-- Task input --
━━━━
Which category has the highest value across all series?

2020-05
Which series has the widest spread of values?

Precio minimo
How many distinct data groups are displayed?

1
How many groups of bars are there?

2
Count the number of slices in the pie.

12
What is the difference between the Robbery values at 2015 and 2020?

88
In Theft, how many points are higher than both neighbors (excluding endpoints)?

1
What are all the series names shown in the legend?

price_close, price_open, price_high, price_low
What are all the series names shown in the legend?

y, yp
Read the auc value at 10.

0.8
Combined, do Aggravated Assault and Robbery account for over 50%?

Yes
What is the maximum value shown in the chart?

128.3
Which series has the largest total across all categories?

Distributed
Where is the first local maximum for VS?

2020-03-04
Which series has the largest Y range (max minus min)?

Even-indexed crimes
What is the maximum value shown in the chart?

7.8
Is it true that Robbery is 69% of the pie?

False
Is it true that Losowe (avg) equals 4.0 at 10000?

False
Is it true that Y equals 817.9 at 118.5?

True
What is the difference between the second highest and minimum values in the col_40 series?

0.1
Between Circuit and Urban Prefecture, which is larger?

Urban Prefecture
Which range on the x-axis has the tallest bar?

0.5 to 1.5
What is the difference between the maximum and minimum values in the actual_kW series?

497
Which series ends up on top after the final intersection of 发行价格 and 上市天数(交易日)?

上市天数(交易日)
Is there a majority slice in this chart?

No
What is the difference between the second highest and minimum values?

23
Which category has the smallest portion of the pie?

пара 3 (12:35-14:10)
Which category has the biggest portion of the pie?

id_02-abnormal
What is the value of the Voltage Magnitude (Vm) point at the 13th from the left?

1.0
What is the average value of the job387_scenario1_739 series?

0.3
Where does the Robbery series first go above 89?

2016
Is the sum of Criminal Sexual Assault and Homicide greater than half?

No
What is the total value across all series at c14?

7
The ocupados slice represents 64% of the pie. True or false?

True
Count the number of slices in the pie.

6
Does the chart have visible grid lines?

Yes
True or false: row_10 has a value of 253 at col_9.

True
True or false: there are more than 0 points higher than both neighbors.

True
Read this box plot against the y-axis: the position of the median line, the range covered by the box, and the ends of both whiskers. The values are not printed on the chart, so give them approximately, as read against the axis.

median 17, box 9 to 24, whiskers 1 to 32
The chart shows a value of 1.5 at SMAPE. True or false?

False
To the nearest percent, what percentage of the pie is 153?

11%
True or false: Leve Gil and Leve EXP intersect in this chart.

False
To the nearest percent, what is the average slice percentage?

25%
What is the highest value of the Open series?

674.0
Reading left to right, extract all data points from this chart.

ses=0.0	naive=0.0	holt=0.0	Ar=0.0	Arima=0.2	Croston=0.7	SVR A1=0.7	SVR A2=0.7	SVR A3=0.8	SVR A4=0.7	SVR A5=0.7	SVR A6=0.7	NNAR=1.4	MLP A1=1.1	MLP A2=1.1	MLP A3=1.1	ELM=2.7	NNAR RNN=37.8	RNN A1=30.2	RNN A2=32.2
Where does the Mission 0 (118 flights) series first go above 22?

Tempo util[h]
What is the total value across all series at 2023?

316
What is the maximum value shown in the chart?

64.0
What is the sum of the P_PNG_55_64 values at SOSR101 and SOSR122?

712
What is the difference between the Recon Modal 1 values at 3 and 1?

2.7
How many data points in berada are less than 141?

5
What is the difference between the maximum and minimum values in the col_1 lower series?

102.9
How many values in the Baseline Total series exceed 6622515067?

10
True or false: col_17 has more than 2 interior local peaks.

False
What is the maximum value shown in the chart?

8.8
━━━━
-- Task item --
How many lines of the records contain the string "equals"? Treat case as significant, and reply with the number only.

-- Written response --
2